Blizzard is making sure all classes rely heavily on gear in Diablo III. The recent switch-up of base damage, to % weapon damage of almost every skill on every class pushes this even further. This change isn't reflected in the Beta, but you can head over to the Blizzard Skill Calculator to see the changes yourself.
Being a Barbarian player through the series, you get used to the fact that you are your gear. Small upgrades in armor or weapons can have a huge effect in gameplay. Throughout my experiences with the Barb so far, this holds true in Diablo III just as much as the previous games.
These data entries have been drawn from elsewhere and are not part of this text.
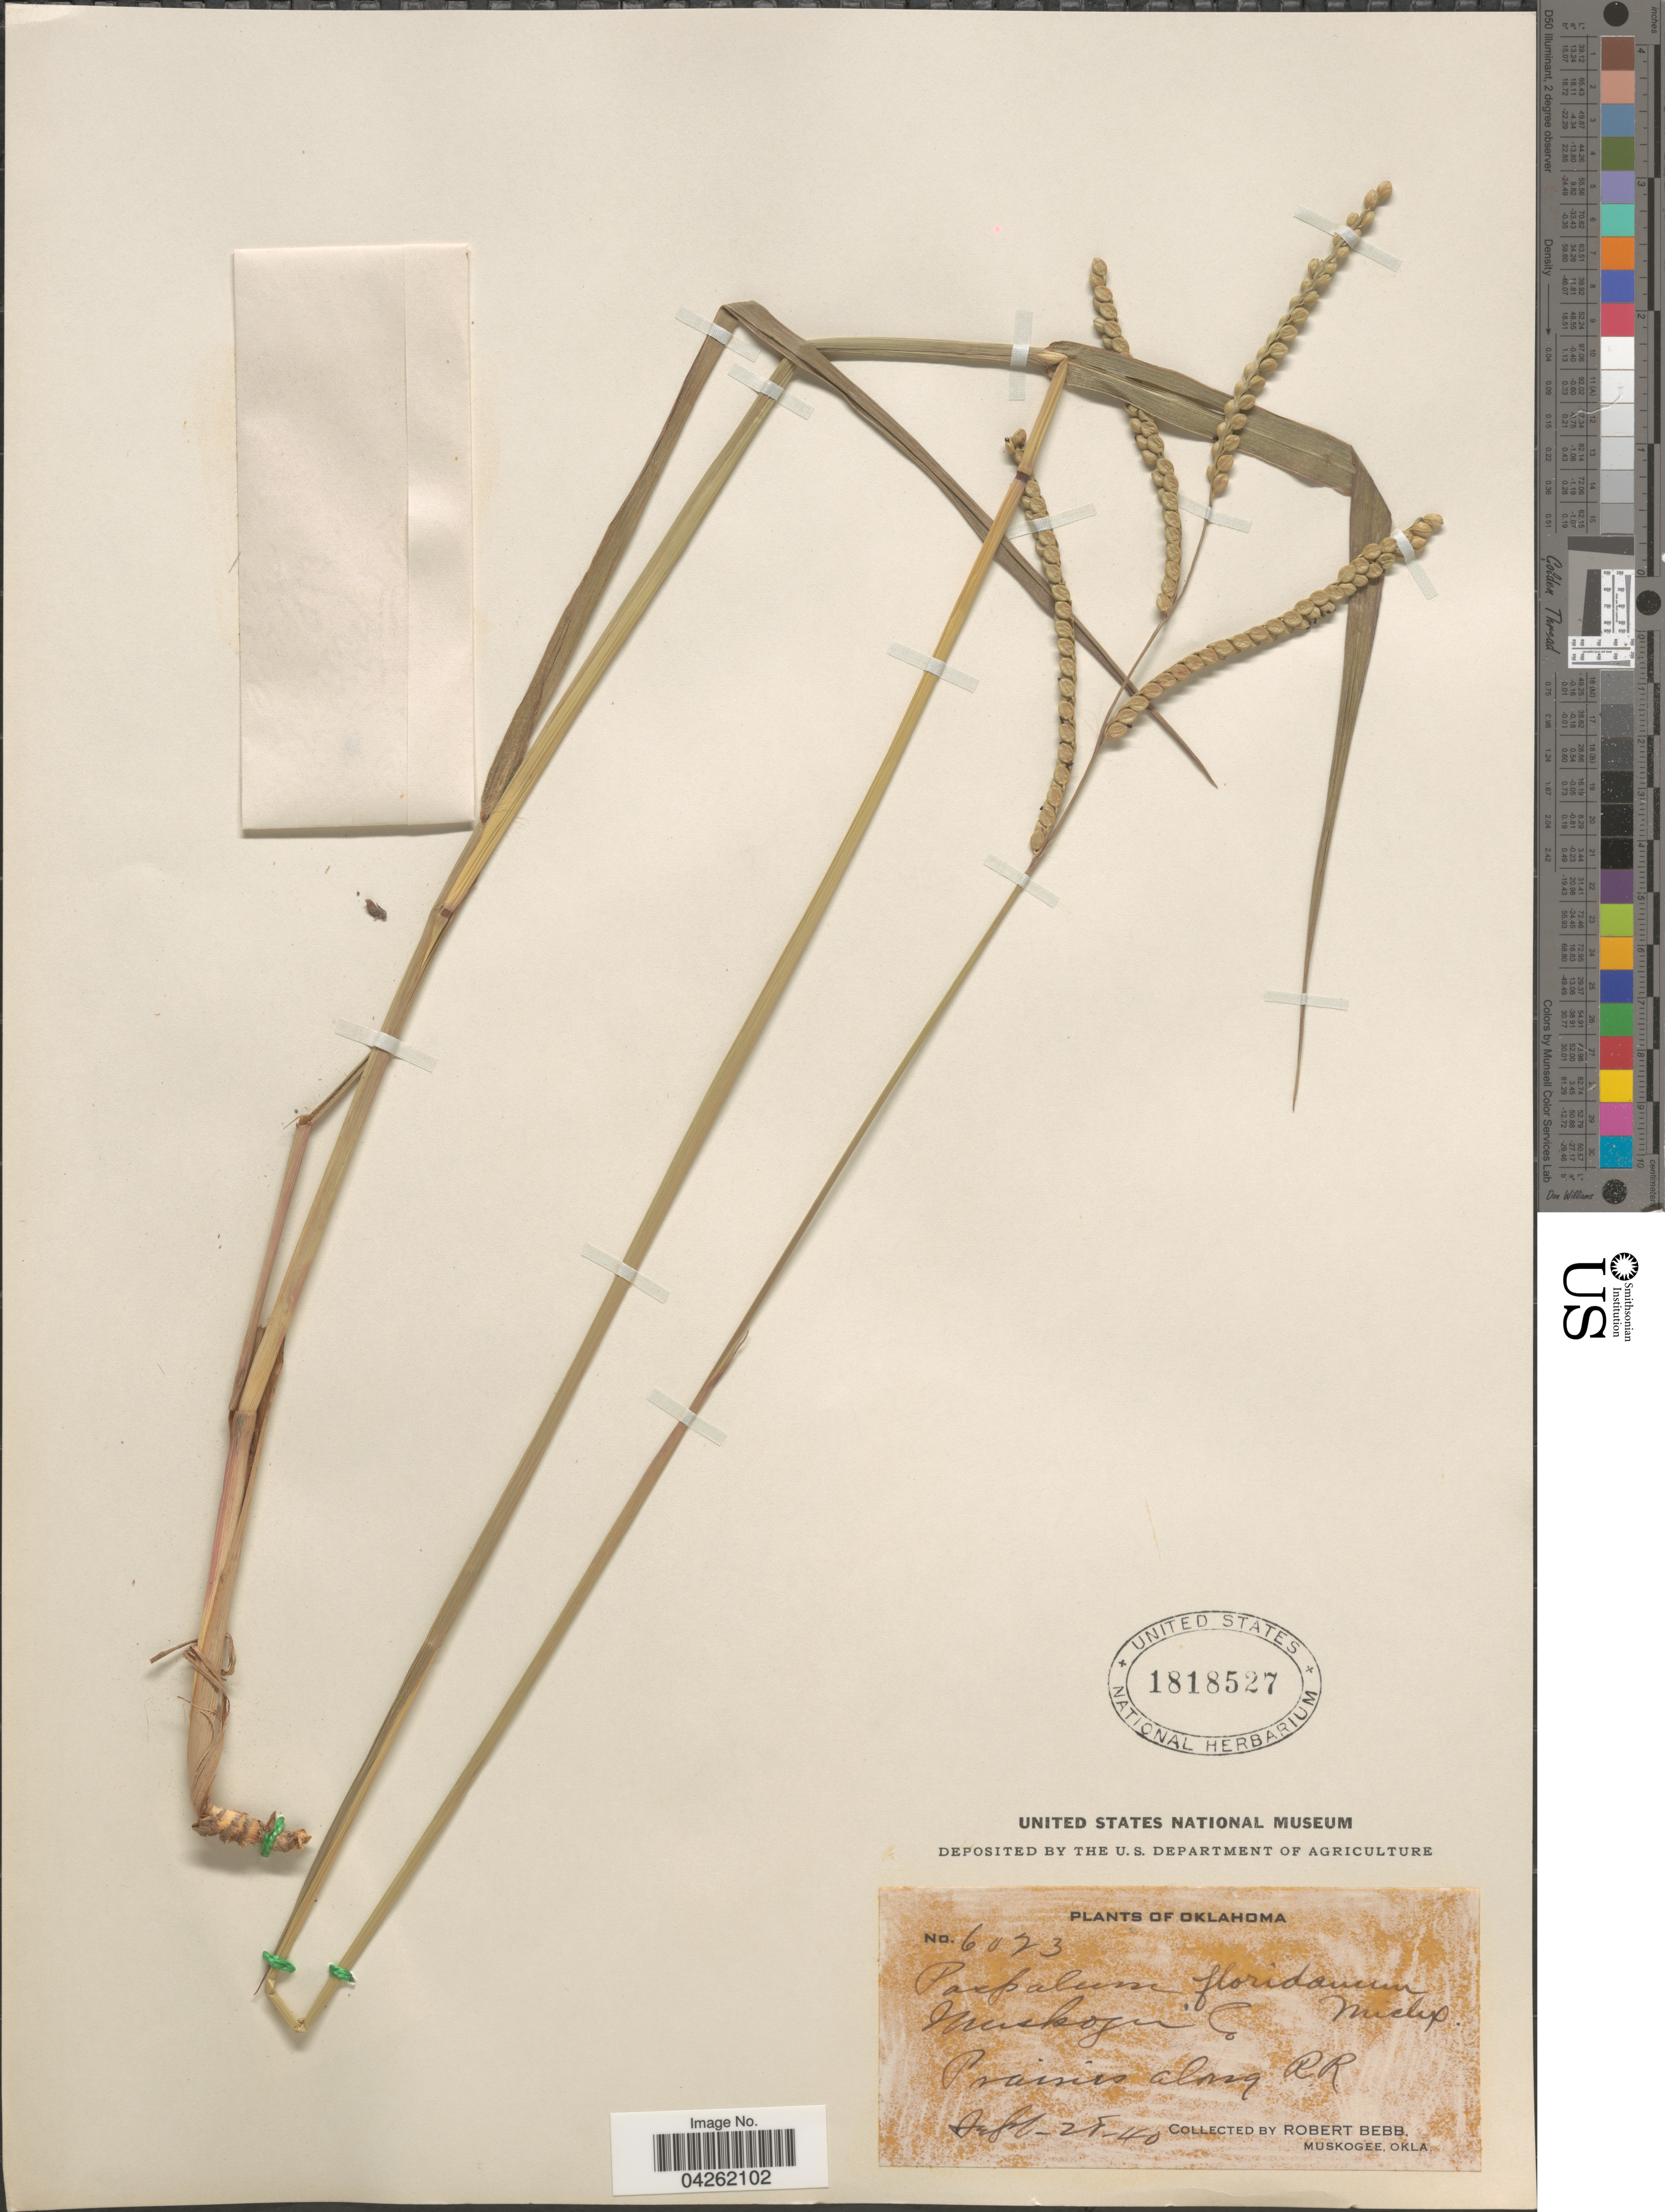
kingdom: Plantae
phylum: Tracheophyta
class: Liliopsida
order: Poales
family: Poaceae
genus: Paspalum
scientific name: Paspalum floridanum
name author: Michx.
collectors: R. Bebb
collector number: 6023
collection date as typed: Transcribed d/m/y: 28/9/40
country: United States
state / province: Oklahoma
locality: Muskogee Co. Prairie along RR.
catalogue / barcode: US 1818527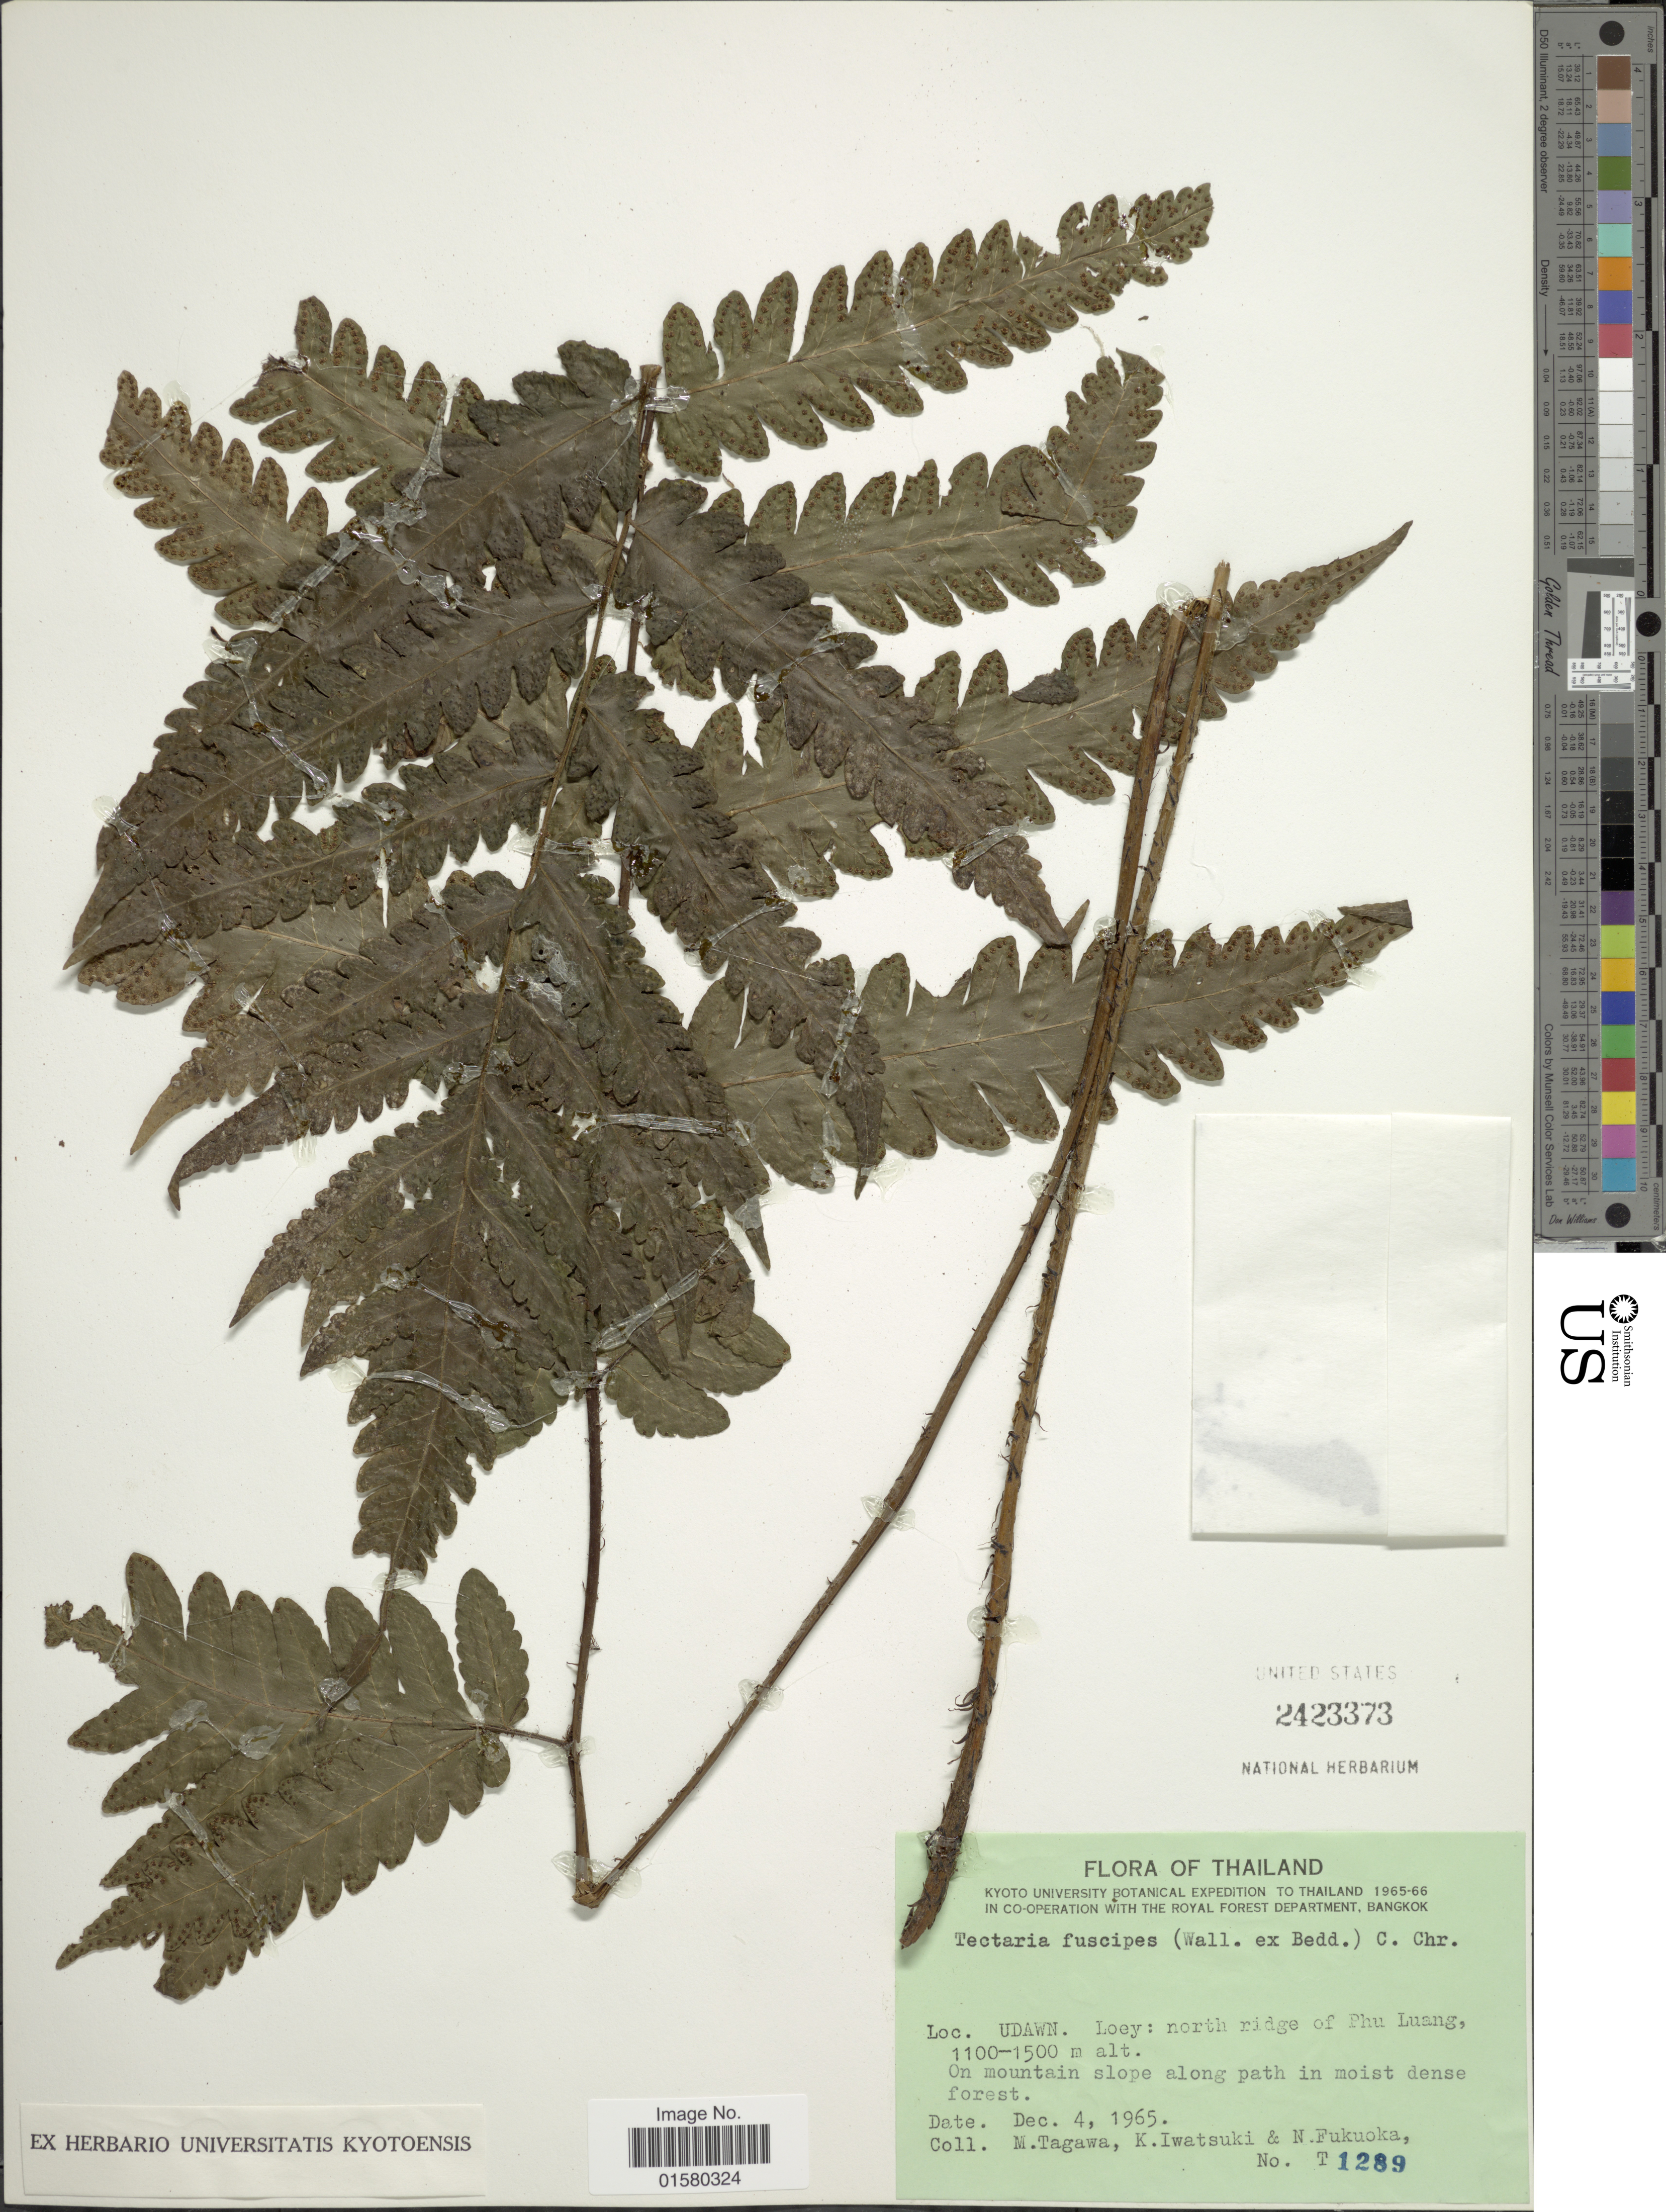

The excitement of finding a new, better weapon is relatable to finding a $20 bill on the ground.
Sadly though, the Beta currently has a very limited amount of content. The only rare items I've seen drop are from the first slaying of the Skeleton King, and the only Legendary item I've seen is Griswold's Edge, which is only found on a randomly appearing Anvil in the Old Tristram Ruins, to which I have found three. I personally am near certain this isn't how the drop tables will be come release.
Aside from drops, crafting is a very viable means to get great items. In fact, most of the best items in the Beta right now can only be crafted. This is due to the fact that you are able to level your Black Smith higher than you normally would have by the time you defeat the Skeleton King on this difficulty, thus granting you access to gear that out classes the drops at this point in the game. This isn't to say you can just craft a perfect item, there are many variables which lend itself to a great crafted item. These variables are completely random, so getting a great roll can be very rare. This is where the Auction House comes in. I personally have used to Auction House for most of my gear. I tried to roll good items, but it just didn't happen.
As one would expect from a player based economy, most items are ridiculously overpriced at first. Something wonderful is starting to happen though, those overpriced items are not selling. Even in the Beta where players know nothing they're accomplishing will carry over to release, people are still refusing to pay for overpriced items. This brings the item price down, and slowly but surely will come to a standard price for that item depending on stats.
Blizzard has done a fine job at maintaining the heaviness that characterizes this class. Every time I see an enemy I'm drawn towards it like a magnet. The feeling that comes from knocking skeletons clean from your enemies' flesh is empowering, and extremely satisfying. The physics that ensue after these powerful strikes may look silly while watching gameplay footage, but let me assure you it feels just right when you're behind the controls. There are some tweaks to be done in this area if you scrutinize it, but nothing that will ruin your ground and pounding experience with the Barbarian. This class is for those who love being toe-to-toe with yo foes, ya dig?